Two days after the Feb. 5 Super Tuesday races, when Romney won seven states to McCain's nine, Romney dropped out. By the time Mike Huckabee followed suit a month later, McCain was polling at 57 percent nationally.

In 2000, George W. Bush was polling in the mid-60s at the end of January. In February of 1995, when the politically insipid Bob Dole fought for the nomination with the equally bland vice president, Dan Quayle, Dole hovered between 38 and 46 percent from February to April before breaking out for good. "And although Gallup's Republican test elections expanded to contain up to nine candidates, Dole faced no significant competition throughout 1995."

In January 1987, H.W. Bush was in the low 30-percent range, but he too held a 20-percent margin over his primary rival (Dole) "and maintained a roughly 2-to-1 lead over Dole the rest of the year."

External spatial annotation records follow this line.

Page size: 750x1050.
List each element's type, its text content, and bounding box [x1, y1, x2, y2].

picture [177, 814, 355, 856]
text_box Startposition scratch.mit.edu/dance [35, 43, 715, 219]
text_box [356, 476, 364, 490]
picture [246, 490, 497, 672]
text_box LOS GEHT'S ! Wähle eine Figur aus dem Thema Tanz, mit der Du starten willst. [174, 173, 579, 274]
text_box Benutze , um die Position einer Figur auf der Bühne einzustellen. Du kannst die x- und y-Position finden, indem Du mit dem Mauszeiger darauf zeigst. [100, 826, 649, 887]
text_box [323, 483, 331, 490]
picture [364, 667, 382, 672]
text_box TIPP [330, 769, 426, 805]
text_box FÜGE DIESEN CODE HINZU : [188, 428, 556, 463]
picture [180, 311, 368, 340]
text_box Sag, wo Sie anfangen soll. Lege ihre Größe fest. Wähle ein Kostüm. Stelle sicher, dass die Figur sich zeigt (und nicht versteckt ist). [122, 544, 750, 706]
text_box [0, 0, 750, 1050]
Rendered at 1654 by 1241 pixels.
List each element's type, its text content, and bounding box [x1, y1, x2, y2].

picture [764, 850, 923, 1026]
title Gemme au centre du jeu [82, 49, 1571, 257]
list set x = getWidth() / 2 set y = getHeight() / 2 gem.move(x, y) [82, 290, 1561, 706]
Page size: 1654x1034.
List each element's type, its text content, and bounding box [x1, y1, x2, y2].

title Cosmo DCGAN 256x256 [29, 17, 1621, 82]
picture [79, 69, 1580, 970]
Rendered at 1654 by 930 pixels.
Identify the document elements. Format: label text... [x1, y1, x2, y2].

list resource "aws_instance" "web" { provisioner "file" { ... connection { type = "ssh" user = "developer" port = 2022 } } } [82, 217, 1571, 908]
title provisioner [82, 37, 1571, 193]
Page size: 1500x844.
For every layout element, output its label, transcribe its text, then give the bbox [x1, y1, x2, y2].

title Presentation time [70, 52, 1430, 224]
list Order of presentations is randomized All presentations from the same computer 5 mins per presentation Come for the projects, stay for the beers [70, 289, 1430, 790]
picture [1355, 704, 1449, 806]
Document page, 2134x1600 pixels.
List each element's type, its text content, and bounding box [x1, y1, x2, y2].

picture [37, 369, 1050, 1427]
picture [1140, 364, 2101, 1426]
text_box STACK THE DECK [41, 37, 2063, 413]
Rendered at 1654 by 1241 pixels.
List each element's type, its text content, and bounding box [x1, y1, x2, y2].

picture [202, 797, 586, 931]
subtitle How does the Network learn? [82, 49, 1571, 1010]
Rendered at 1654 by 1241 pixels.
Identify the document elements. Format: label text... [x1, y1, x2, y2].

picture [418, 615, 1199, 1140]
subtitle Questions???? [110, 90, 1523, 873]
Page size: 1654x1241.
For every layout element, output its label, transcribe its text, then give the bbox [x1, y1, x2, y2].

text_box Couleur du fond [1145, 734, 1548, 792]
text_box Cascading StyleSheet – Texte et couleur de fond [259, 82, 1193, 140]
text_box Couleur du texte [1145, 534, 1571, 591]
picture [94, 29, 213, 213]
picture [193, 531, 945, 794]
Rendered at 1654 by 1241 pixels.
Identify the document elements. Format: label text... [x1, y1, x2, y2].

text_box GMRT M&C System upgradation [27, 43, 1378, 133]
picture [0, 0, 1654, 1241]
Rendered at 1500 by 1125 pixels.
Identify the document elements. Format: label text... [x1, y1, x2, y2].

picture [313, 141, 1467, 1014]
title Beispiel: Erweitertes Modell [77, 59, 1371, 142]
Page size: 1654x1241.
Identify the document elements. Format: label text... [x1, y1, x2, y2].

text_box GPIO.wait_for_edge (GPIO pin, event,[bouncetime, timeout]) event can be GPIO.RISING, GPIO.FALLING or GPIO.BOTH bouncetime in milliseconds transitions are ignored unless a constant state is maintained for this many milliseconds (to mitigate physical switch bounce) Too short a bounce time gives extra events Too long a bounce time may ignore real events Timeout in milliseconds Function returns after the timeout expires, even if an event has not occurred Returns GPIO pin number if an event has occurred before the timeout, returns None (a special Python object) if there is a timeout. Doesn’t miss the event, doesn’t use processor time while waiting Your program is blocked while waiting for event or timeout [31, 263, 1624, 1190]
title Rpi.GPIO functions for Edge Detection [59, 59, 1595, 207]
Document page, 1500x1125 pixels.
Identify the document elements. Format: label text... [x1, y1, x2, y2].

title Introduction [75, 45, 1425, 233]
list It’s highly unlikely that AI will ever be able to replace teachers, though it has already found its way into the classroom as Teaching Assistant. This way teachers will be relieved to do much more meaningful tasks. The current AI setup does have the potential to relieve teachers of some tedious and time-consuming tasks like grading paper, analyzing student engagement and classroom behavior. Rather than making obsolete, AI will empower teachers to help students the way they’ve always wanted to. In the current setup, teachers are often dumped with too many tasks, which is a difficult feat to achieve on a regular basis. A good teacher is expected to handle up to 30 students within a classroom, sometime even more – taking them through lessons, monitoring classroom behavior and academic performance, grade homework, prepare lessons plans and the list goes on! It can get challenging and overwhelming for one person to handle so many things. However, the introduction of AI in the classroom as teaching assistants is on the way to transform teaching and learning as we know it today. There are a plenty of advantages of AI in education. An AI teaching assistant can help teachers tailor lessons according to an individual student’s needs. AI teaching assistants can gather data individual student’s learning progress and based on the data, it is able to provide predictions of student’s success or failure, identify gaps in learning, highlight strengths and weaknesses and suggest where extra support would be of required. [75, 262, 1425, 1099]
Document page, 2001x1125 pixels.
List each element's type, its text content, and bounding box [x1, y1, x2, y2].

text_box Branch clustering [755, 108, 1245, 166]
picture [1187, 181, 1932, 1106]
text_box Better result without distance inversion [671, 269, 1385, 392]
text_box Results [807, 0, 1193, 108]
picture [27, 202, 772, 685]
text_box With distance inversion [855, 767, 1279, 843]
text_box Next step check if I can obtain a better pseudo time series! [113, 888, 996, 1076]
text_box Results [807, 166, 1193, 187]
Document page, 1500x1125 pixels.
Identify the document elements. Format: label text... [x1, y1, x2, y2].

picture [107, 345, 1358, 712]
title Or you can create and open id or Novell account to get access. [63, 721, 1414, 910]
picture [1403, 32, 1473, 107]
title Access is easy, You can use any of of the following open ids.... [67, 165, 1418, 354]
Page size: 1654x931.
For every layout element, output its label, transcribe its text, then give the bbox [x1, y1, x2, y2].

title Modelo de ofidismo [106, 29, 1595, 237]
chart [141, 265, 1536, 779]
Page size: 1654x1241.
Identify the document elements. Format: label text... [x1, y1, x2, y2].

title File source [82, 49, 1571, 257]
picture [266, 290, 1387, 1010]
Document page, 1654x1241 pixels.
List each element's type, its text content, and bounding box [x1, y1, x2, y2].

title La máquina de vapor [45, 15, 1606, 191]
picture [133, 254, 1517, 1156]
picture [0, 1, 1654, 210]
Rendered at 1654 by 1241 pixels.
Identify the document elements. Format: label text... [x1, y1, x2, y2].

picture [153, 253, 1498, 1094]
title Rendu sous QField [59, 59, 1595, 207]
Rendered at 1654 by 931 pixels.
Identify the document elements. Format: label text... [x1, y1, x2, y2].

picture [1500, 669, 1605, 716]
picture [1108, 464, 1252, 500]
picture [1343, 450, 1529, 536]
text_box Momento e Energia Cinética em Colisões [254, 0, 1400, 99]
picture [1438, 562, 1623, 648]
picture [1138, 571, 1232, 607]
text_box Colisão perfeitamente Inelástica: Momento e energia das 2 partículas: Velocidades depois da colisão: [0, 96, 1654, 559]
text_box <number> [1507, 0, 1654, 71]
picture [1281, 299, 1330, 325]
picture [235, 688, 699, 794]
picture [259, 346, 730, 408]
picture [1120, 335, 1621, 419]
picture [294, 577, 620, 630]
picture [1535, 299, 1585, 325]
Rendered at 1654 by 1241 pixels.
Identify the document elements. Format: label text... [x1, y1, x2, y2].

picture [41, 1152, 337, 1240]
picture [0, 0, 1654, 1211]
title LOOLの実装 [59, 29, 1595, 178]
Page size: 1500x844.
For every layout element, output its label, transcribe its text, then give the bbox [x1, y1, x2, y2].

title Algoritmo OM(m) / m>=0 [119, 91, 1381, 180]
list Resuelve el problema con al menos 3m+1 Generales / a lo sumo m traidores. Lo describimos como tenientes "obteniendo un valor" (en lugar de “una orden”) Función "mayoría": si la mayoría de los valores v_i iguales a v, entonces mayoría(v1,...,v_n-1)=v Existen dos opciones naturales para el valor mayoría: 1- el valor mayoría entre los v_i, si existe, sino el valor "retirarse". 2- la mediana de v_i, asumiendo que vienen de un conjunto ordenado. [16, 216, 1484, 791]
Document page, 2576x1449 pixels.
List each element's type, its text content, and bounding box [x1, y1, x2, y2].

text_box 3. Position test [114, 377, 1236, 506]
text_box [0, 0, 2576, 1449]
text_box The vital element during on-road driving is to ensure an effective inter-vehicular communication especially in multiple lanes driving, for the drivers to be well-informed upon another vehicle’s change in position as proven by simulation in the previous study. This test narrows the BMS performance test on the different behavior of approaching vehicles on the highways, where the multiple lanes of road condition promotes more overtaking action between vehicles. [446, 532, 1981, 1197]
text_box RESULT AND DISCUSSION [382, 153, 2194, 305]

Comparatively, it has been a year since Romney announced his presidential exploratory committee, and he has thus far failed either to reach the 40 percentage mark or to open up a poll margin greater than 10 percent. (On the few occasions he has topped 10 percent, the lead hasn't been sustained for longer than a week.) He's trailed Rick Perry, by 12 percent in September; Herman Cain, by 2 percent in November; Newt Gingrich, by 12 percent in December; and most recently Santorum, who has led by as much as 6.6 percent, according to the RealClearPolitics average of all national polls.


NBC's Chuck Todd et al. wrote recently that: 

Romney's image right now is worse than almost all other recent candidates who went on to win their party's presidential nomination: Obama was 51%/28% and McCain was 47%/27%, per the March 2008 NBC/WSJ poll; Kerry was 42%/30% at this point in '04; George W. Bush was 43%/32% in 2000; and Bob Dole was 35%/39%. The one exception: Bill Clinton (2), in April 1992, was 32%/43%. That means that if Romney becomes the GOP nominee, he has a LONG WAY to go to rehabilitate his image.


And as a recent CNN analysis predicted, Super Tuesday won't change that.

Romney is quick to attack Santorum for not having a national campaign apparatus in place -- or even a national campaign headquarters. He's an evangelical extremist who offends all but the hardcore religious right. His strengths in the primaries would be his demise in the general election. But a primary opponent's shortcomings don't make Romney a general election contender.

Santorum will still be "nipping at Romney's heels" long after Super Tuesday, and even if Romney manages to win enough delegates to secure the nomination (or if he doesn't but Santorum concedes at the Republican convention this August), Obama will be waiting, with a full war chest and a strong favorability rating among both Democrats and independents.

How is Romney going to compete in the general election if he can't separate himself from the pack, can't rally the South, and can only win primary victories in liberal states that are guaranteed to vote Democratic in November? He has higher negatives than any electable presidential nominee in decades, and even his fundraising is drying up. (He already has tapped 40 percent of his campaign donors for the maximum amount they're allowed to contribute.)

How is that guy going to beat a growingly popular incumbent whose re-election campaign is both financially well-oiled and strategically unrivaled?

The answer is, he can't.

Atwater knew the outcome of this election 20 years ago.

**********

1 - Bad Boy: The Life and Politics of Lee Atwater, by John Brady, 1997.

2 - Bill Clinton was running against two conservatives in 1992, the GOP establishment candidate George H.W. Bush and the anti-establishment populist Ross Perot. Clinton won the presidency without winning a majority of the vote.